Entanglement and correlation functions of the quantum Motzkin spin-chain
Abstract
We present exact results on the exactly solvable spin chain of Bravyi et al. [Phys. Rev. Lett. 109, 207202 (2012)]. This model is a spin one chain and has a Hamiltonian that is local and translationally invariant in the bulk. It has a unique (frustration free) ground state with an energy gap that is polynomially small in the system's size (2n). The half-chain entanglement entropy of the ground state is 1/2 log n + const.5. Here we first write the Hamiltonian in the standard spin-basis representation. We prove that at zero temperature, the magnetization is along the z-direction, i.e., sx = sy = 0 (everywhere on the chain). We then analytically calculate sz and the two-point correlation functions of sz.
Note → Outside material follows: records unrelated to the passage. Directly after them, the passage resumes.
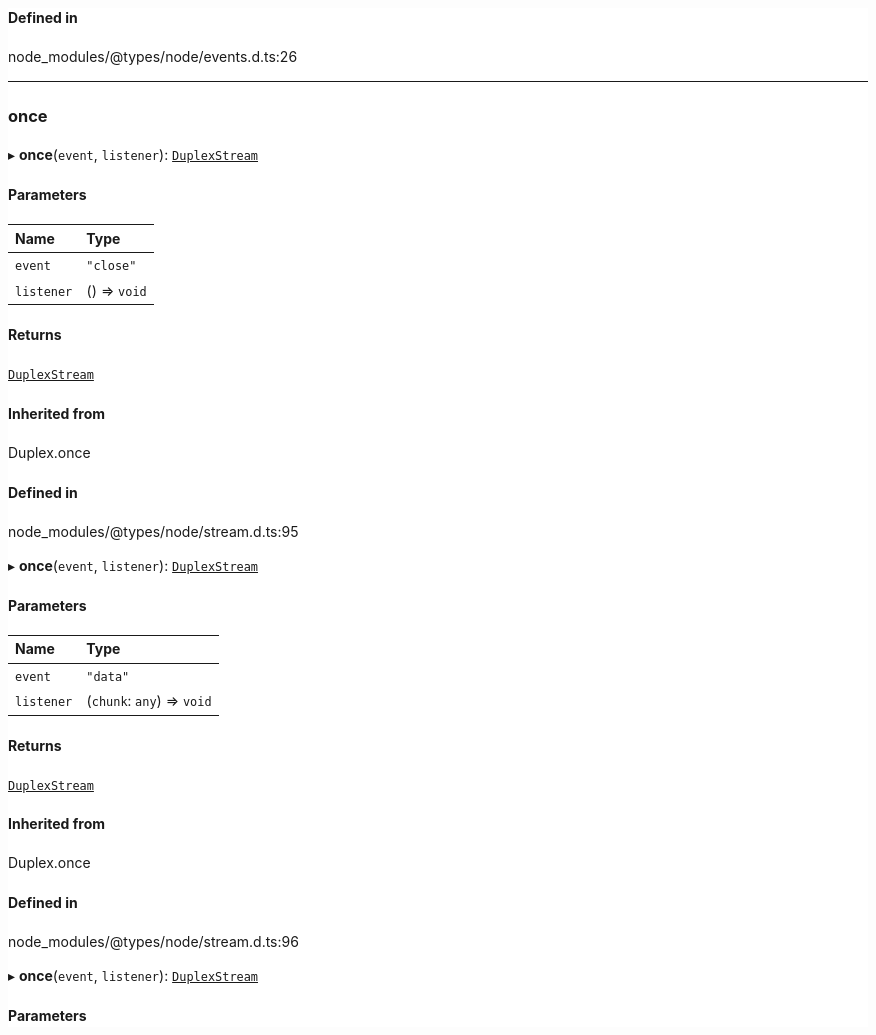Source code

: #### Defined in

node_modules/@types/node/events.d.ts:26

___

### once

▸ **once**(`event`, `listener`): [`DuplexStream`](DuplexStream.md)

#### Parameters

| Name | Type |
| :------ | :------ |
| `event` | ``"close"`` |
| `listener` | () => `void` |

#### Returns

[`DuplexStream`](DuplexStream.md)

#### Inherited from

Duplex.once

#### Defined in

node_modules/@types/node/stream.d.ts:95

▸ **once**(`event`, `listener`): [`DuplexStream`](DuplexStream.md)

#### Parameters

| Name | Type |
| :------ | :------ |
| `event` | ``"data"`` |
| `listener` | (`chunk`: `any`) => `void` |

#### Returns

[`DuplexStream`](DuplexStream.md)

#### Inherited from

Duplex.once

#### Defined in

node_modules/@types/node/stream.d.ts:96

▸ **once**(`event`, `listener`): [`DuplexStream`](DuplexStream.md)

#### Parameters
By analytically diagonalizing the reduced density matrices, we calculate the Schmidt rank, von Neumann, Ŕenyi entanglement entropies for the following: 1. Any partition of the chain into two pieces (not necessarily in the middle) and 2. L consecutive spins centered in the middle. Further, we identify entanglement Hamiltonians (Eqs. (49) and (59)). We prove a small lemma (Lemma (1)) on the combinatorics of lattice paths using the reflection principle to relate and calculate the Motzkin walk "height" to spin expected values. We also calculate the, closely related (scaled), correlation functions of Brownian excursions. The known features of this model are summarized in a table in Sec. I.